MetaNames and PropertyNames
These now have their own C API with swish_MetaName and swish_Property structs. These relate directly to the header file format and swish_Config. There will end up being a separate PropertyName API for search results. I still think we’re going to have to port the Swish2 PropertyNames storage/retrieval code to Swish3 and have a backend-indepedent index.prop file. The issue with this is going to be scaling. One other thought I’ve had is storing properties in a SQLite db. That route won’t allow for presorted properties, but does have the advantage of being much more transparent and de-buggable.
SWISH::Prog
I have moved the SWISH::Prog svn tree to svn.swish-e.org from peknet.com. I also moved SWISH::Filter (and likely will eventually move SWISH::API::More and its cousins).

SWISH::Prog will form the framework for the Perl implementation of Swish3. I know there are some folks who don’t like the idea of Swish3 being so Perl-centric. To that I can say only, tough luck. 🙂

Seriously though, my perspective is that there will be multiple Swish3 implementations. The one I am working on is in Perl using SWISH::Prog. There’s nothing to stop someone from implementing one in C or C++ or Java or whatever. libswish3 provides the parsing/tokenizing piece missing from other IR projects, and it is a library for the very reason that implementing a Swish3 program should be language-neutral. If you can link against a C library, then you can write a Swish3 program. The header file API is well documented; the backend is supposed to be pluggable. It’s all about the API.

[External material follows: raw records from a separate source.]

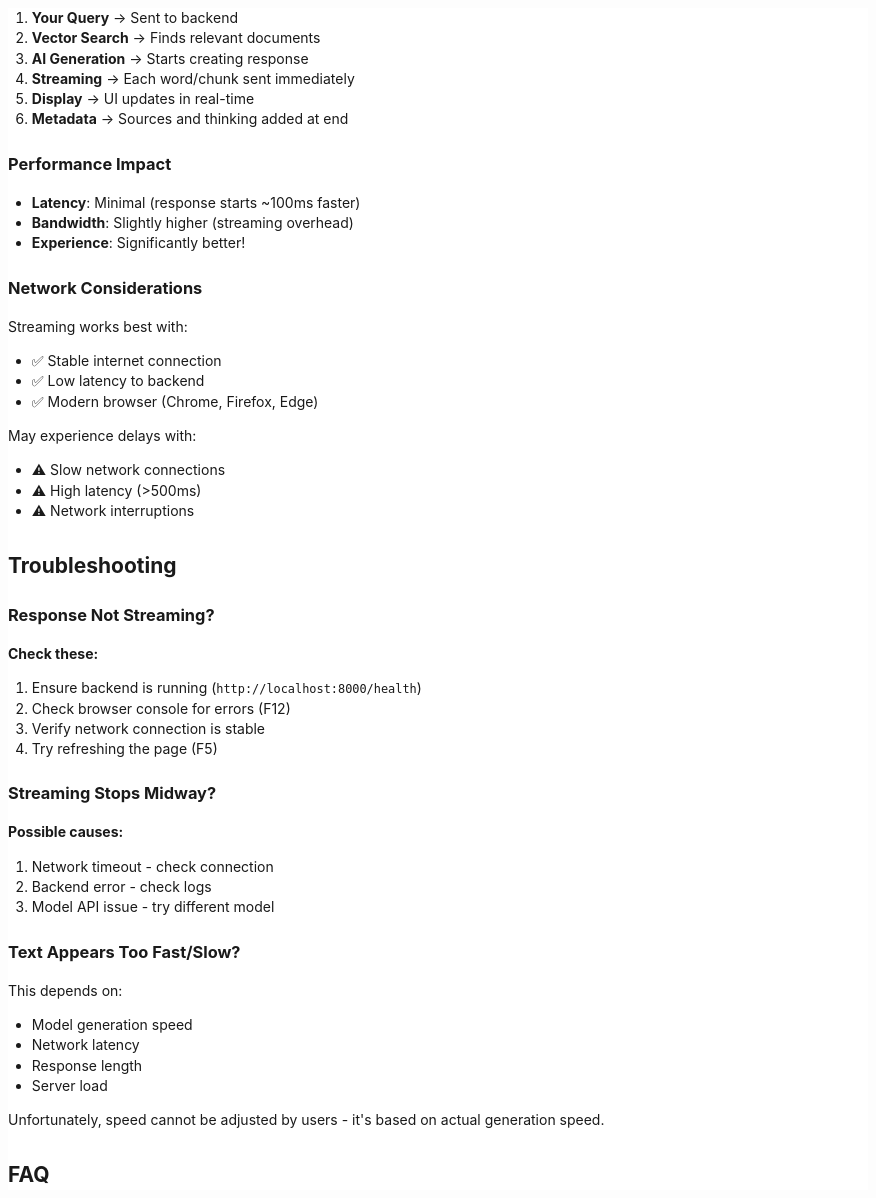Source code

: 1. **Your Query** → Sent to backend
2. **Vector Search** → Finds relevant documents
3. **AI Generation** → Starts creating response
4. **Streaming** → Each word/chunk sent immediately
5. **Display** → UI updates in real-time
6. **Metadata** → Sources and thinking added at end

### Performance Impact

- **Latency**: Minimal (response starts ~100ms faster)
- **Bandwidth**: Slightly higher (streaming overhead)
- **Experience**: Significantly better!

### Network Considerations

Streaming works best with:
- ✅ Stable internet connection
- ✅ Low latency to backend
- ✅ Modern browser (Chrome, Firefox, Edge)

May experience delays with:
- ⚠️ Slow network connections
- ⚠️ High latency (>500ms)
- ⚠️ Network interruptions

## Troubleshooting

### Response Not Streaming?

**Check these:**
1. Ensure backend is running (`http://localhost:8000/health`)
2. Check browser console for errors (F12)
3. Verify network connection is stable
4. Try refreshing the page (F5)

### Streaming Stops Midway?

**Possible causes:**
1. Network timeout - check connection
2. Backend error - check logs
3. Model API issue - try different model

### Text Appears Too Fast/Slow?

This depends on:
- Model generation speed
- Network latency
- Response length
- Server load

Unfortunately, speed cannot be adjusted by users - it's based on actual generation speed.

## FAQ
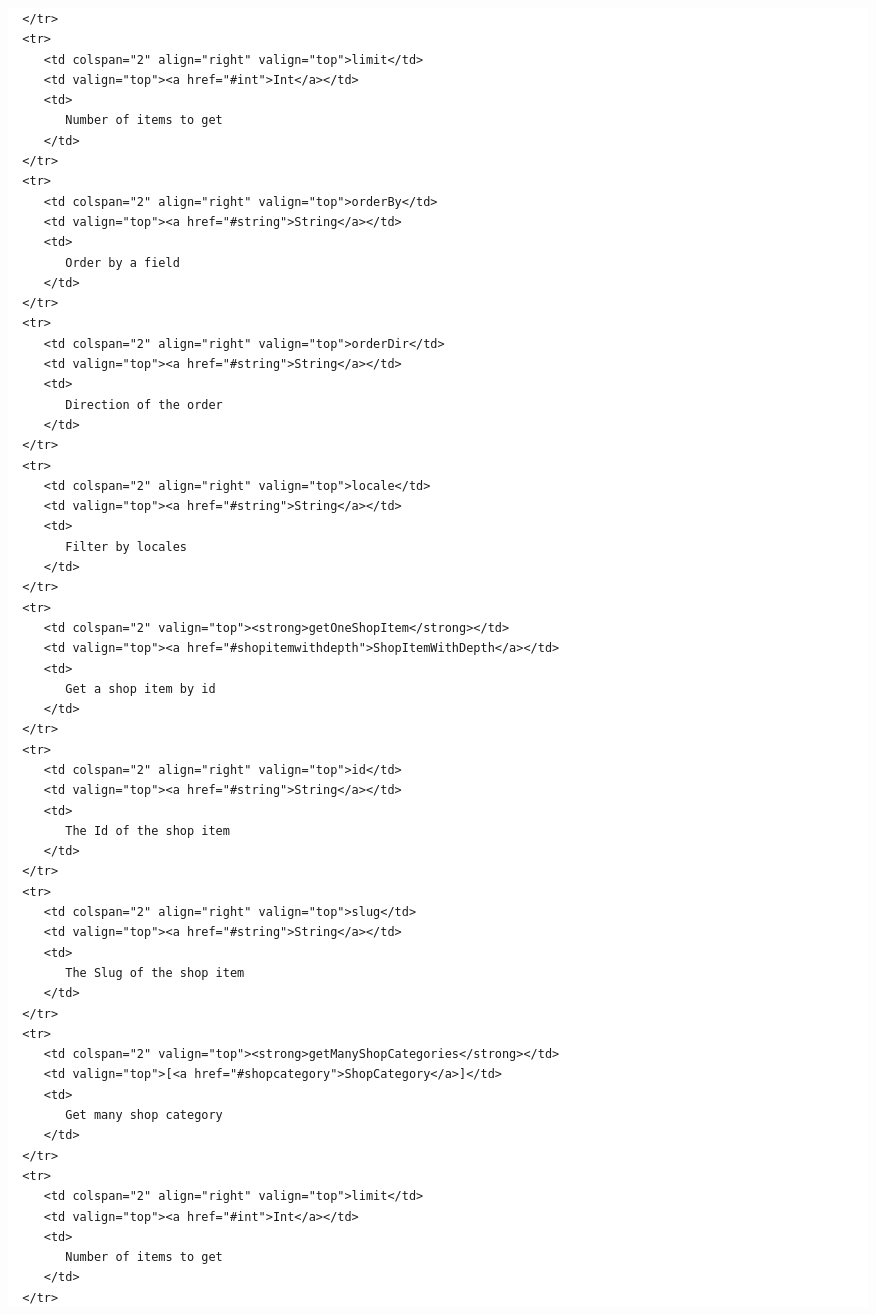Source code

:       </tr>
      <tr>
         <td colspan="2" align="right" valign="top">limit</td>
         <td valign="top"><a href="#int">Int</a></td>
         <td>
            Number of items to get
         </td>
      </tr>
      <tr>
         <td colspan="2" align="right" valign="top">orderBy</td>
         <td valign="top"><a href="#string">String</a></td>
         <td>
            Order by a field
         </td>
      </tr>
      <tr>
         <td colspan="2" align="right" valign="top">orderDir</td>
         <td valign="top"><a href="#string">String</a></td>
         <td>
            Direction of the order
         </td>
      </tr>
      <tr>
         <td colspan="2" align="right" valign="top">locale</td>
         <td valign="top"><a href="#string">String</a></td>
         <td>
            Filter by locales
         </td>
      </tr>
      <tr>
         <td colspan="2" valign="top"><strong>getOneShopItem</strong></td>
         <td valign="top"><a href="#shopitemwithdepth">ShopItemWithDepth</a></td>
         <td>
            Get a shop item by id
         </td>
      </tr>
      <tr>
         <td colspan="2" align="right" valign="top">id</td>
         <td valign="top"><a href="#string">String</a></td>
         <td>
            The Id of the shop item
         </td>
      </tr>
      <tr>
         <td colspan="2" align="right" valign="top">slug</td>
         <td valign="top"><a href="#string">String</a></td>
         <td>
            The Slug of the shop item
         </td>
      </tr>
      <tr>
         <td colspan="2" valign="top"><strong>getManyShopCategories</strong></td>
         <td valign="top">[<a href="#shopcategory">ShopCategory</a>]</td>
         <td>
            Get many shop category
         </td>
      </tr>
      <tr>
         <td colspan="2" align="right" valign="top">limit</td>
         <td valign="top"><a href="#int">Int</a></td>
         <td>
            Number of items to get
         </td>
      </tr>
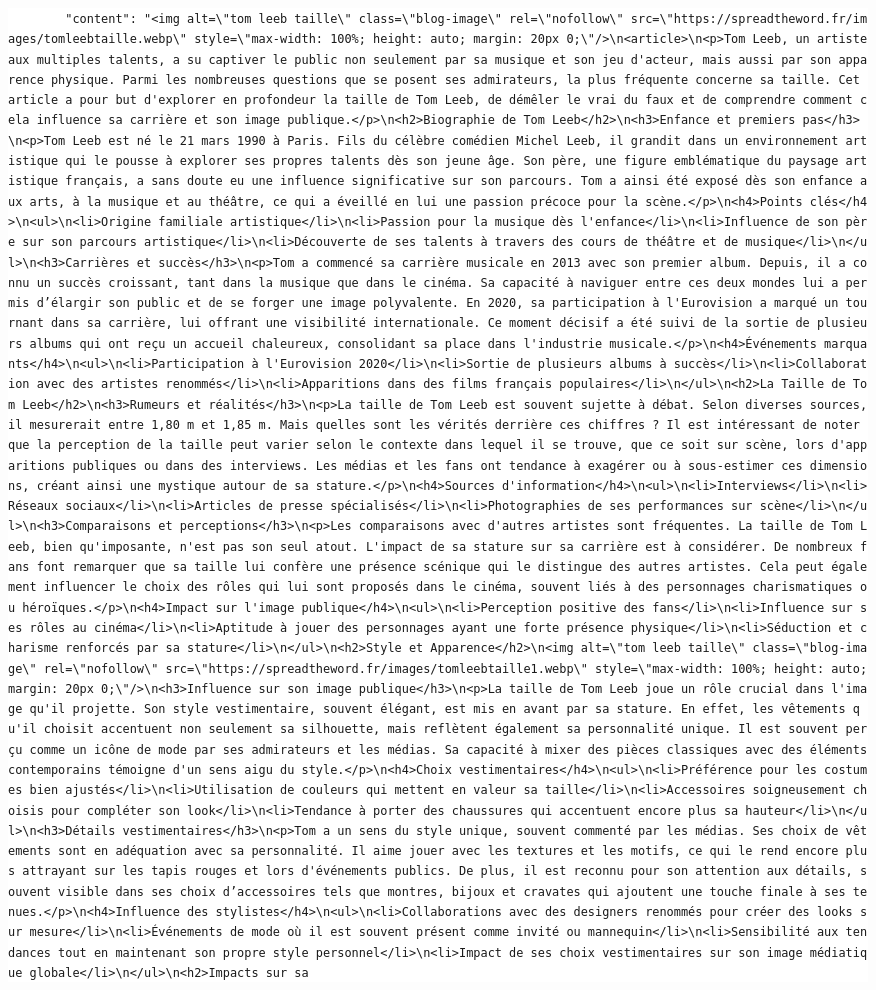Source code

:             "content": "<img alt=\"tom leeb taille\" class=\"blog-image\" rel=\"nofollow\" src=\"https://spreadtheword.fr/images/tomleebtaille.webp\" style=\"max-width: 100%; height: auto; margin: 20px 0;\"/>\n<article>\n<p>Tom Leeb, un artiste aux multiples talents, a su captiver le public non seulement par sa musique et son jeu d'acteur, mais aussi par son apparence physique. Parmi les nombreuses questions que se posent ses admirateurs, la plus fréquente concerne sa taille. Cet article a pour but d'explorer en profondeur la taille de Tom Leeb, de démêler le vrai du faux et de comprendre comment cela influence sa carrière et son image publique.</p>\n<h2>Biographie de Tom Leeb</h2>\n<h3>Enfance et premiers pas</h3>\n<p>Tom Leeb est né le 21 mars 1990 à Paris. Fils du célèbre comédien Michel Leeb, il grandit dans un environnement artistique qui le pousse à explorer ses propres talents dès son jeune âge. Son père, une figure emblématique du paysage artistique français, a sans doute eu une influence significative sur son parcours. Tom a ainsi été exposé dès son enfance aux arts, à la musique et au théâtre, ce qui a éveillé en lui une passion précoce pour la scène.</p>\n<h4>Points clés</h4>\n<ul>\n<li>Origine familiale artistique</li>\n<li>Passion pour la musique dès l'enfance</li>\n<li>Influence de son père sur son parcours artistique</li>\n<li>Découverte de ses talents à travers des cours de théâtre et de musique</li>\n</ul>\n<h3>Carrières et succès</h3>\n<p>Tom a commencé sa carrière musicale en 2013 avec son premier album. Depuis, il a connu un succès croissant, tant dans la musique que dans le cinéma. Sa capacité à naviguer entre ces deux mondes lui a permis d’élargir son public et de se forger une image polyvalente. En 2020, sa participation à l'Eurovision a marqué un tournant dans sa carrière, lui offrant une visibilité internationale. Ce moment décisif a été suivi de la sortie de plusieurs albums qui ont reçu un accueil chaleureux, consolidant sa place dans l'industrie musicale.</p>\n<h4>Événements marquants</h4>\n<ul>\n<li>Participation à l'Eurovision 2020</li>\n<li>Sortie de plusieurs albums à succès</li>\n<li>Collaboration avec des artistes renommés</li>\n<li>Apparitions dans des films français populaires</li>\n</ul>\n<h2>La Taille de Tom Leeb</h2>\n<h3>Rumeurs et réalités</h3>\n<p>La taille de Tom Leeb est souvent sujette à débat. Selon diverses sources, il mesurerait entre 1,80 m et 1,85 m. Mais quelles sont les vérités derrière ces chiffres ? Il est intéressant de noter que la perception de la taille peut varier selon le contexte dans lequel il se trouve, que ce soit sur scène, lors d'apparitions publiques ou dans des interviews. Les médias et les fans ont tendance à exagérer ou à sous-estimer ces dimensions, créant ainsi une mystique autour de sa stature.</p>\n<h4>Sources d'information</h4>\n<ul>\n<li>Interviews</li>\n<li>Réseaux sociaux</li>\n<li>Articles de presse spécialisés</li>\n<li>Photographies de ses performances sur scène</li>\n</ul>\n<h3>Comparaisons et perceptions</h3>\n<p>Les comparaisons avec d'autres artistes sont fréquentes. La taille de Tom Leeb, bien qu'imposante, n'est pas son seul atout. L'impact de sa stature sur sa carrière est à considérer. De nombreux fans font remarquer que sa taille lui confère une présence scénique qui le distingue des autres artistes. Cela peut également influencer le choix des rôles qui lui sont proposés dans le cinéma, souvent liés à des personnages charismatiques ou héroïques.</p>\n<h4>Impact sur l'image publique</h4>\n<ul>\n<li>Perception positive des fans</li>\n<li>Influence sur ses rôles au cinéma</li>\n<li>Aptitude à jouer des personnages ayant une forte présence physique</li>\n<li>Séduction et charisme renforcés par sa stature</li>\n</ul>\n<h2>Style et Apparence</h2>\n<img alt=\"tom leeb taille\" class=\"blog-image\" rel=\"nofollow\" src=\"https://spreadtheword.fr/images/tomleebtaille1.webp\" style=\"max-width: 100%; height: auto; margin: 20px 0;\"/>\n<h3>Influence sur son image publique</h3>\n<p>La taille de Tom Leeb joue un rôle crucial dans l'image qu'il projette. Son style vestimentaire, souvent élégant, est mis en avant par sa stature. En effet, les vêtements qu'il choisit accentuent non seulement sa silhouette, mais reflètent également sa personnalité unique. Il est souvent perçu comme un icône de mode par ses admirateurs et les médias. Sa capacité à mixer des pièces classiques avec des éléments contemporains témoigne d'un sens aigu du style.</p>\n<h4>Choix vestimentaires</h4>\n<ul>\n<li>Préférence pour les costumes bien ajustés</li>\n<li>Utilisation de couleurs qui mettent en valeur sa taille</li>\n<li>Accessoires soigneusement choisis pour compléter son look</li>\n<li>Tendance à porter des chaussures qui accentuent encore plus sa hauteur</li>\n</ul>\n<h3>Détails vestimentaires</h3>\n<p>Tom a un sens du style unique, souvent commenté par les médias. Ses choix de vêtements sont en adéquation avec sa personnalité. Il aime jouer avec les textures et les motifs, ce qui le rend encore plus attrayant sur les tapis rouges et lors d'événements publics. De plus, il est reconnu pour son attention aux détails, souvent visible dans ses choix d’accessoires tels que montres, bijoux et cravates qui ajoutent une touche finale à ses tenues.</p>\n<h4>Influence des stylistes</h4>\n<ul>\n<li>Collaborations avec des designers renommés pour créer des looks sur mesure</li>\n<li>Événements de mode où il est souvent présent comme invité ou mannequin</li>\n<li>Sensibilité aux tendances tout en maintenant son propre style personnel</li>\n<li>Impact de ses choix vestimentaires sur son image médiatique globale</li>\n</ul>\n<h2>Impacts sur sa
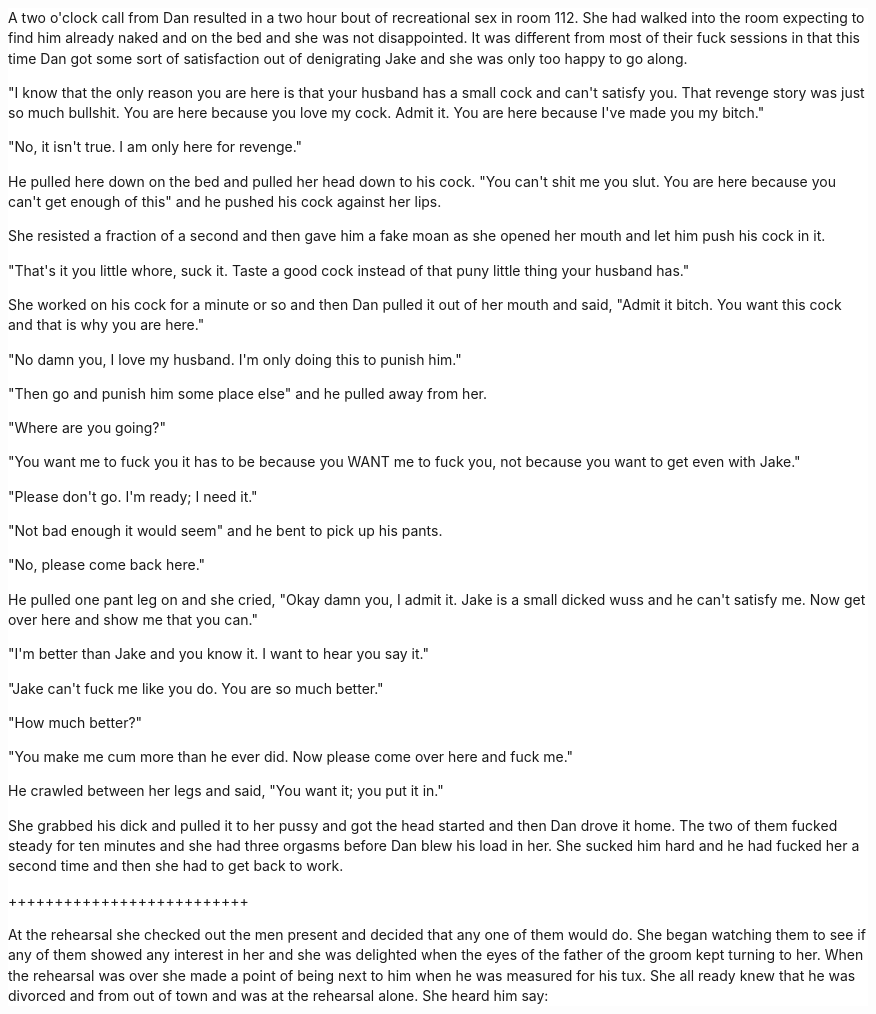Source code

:  A two o'clock call from Dan resulted in a two hour bout of recreational sex in room 112. She had walked into the room expecting to find him already naked and on the bed and she was not disappointed. It was different from most of their fuck sessions in that this time Dan got some sort of satisfaction out of denigrating Jake and she was only too happy to go along. 

 "I know that the only reason you are here is that your husband has a small cock and can't satisfy you. That revenge story was just so much bullshit. You are here because you love my cock. Admit it. You are here because I've made you my bitch." 

 "No, it isn't true. I am only here for revenge." 

 He pulled here down on the bed and pulled her head down to his cock. "You can't shit me you slut. You are here because you can't get enough of this" and he pushed his cock against her lips. 

 She resisted a fraction of a second and then gave him a fake moan as she opened her mouth and let him push his cock in it. 

 "That's it you little whore, suck it. Taste a good cock instead of that puny little thing your husband has." 

 She worked on his cock for a minute or so and then Dan pulled it out of her mouth and said, "Admit it bitch. You want this cock and that is why you are here." 

 "No damn you, I love my husband. I'm only doing this to punish him." 

 "Then go and punish him some place else" and he pulled away from her. 

 "Where are you going?" 

 "You want me to fuck you it has to be because you WANT me to fuck you, not because you want to get even with Jake." 

 "Please don't go. I'm ready; I need it." 

 "Not bad enough it would seem" and he bent to pick up his pants. 

 "No, please come back here." 

 He pulled one pant leg on and she cried, "Okay damn you, I admit it. Jake is a small dicked wuss and he can't satisfy me. Now get over here and show me that you can." 

 "I'm better than Jake and you know it. I want to hear you say it." 

 "Jake can't fuck me like you do. You are so much better." 

 "How much better?" 

 "You make me cum more than he ever did. Now please come over here and fuck me." 

 He crawled between her legs and said, "You want it; you put it in." 

 She grabbed his dick and pulled it to her pussy and got the head started and then Dan drove it home. The two of them fucked steady for ten minutes and she had three orgasms before Dan blew his load in her. She sucked him hard and he had fucked her a second time and then she had to get back to work. 

 ++++++++++++++++++++++++++ 

 At the rehearsal she checked out the men present and decided that any one of them would do. She began watching them to see if any of them showed any interest in her and she was delighted when the eyes of the father of the groom kept turning to her. When the rehearsal was over she made a point of being next to him when he was measured for his tux. She all ready knew that he was divorced and from out of town and was at the rehearsal alone. She heard him say:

I do intend to write a swish_xapian.cpp program eventually, showing how to implement a C++ Swish3 program with Xapian. That could be the fallback program if you really don’t want to use Perl.

Documentation
I’ve stared a swish_intro.7 and swish_migration.7 set of docs. swish_intro will outline the aggregator/normalizer/analyzer/indexer/searcher philosophy and the outline of the libswish3 API. swish_migration will discuss differences in Swish2 vs Swish3 and how you can convert your config files and move to using Swish3.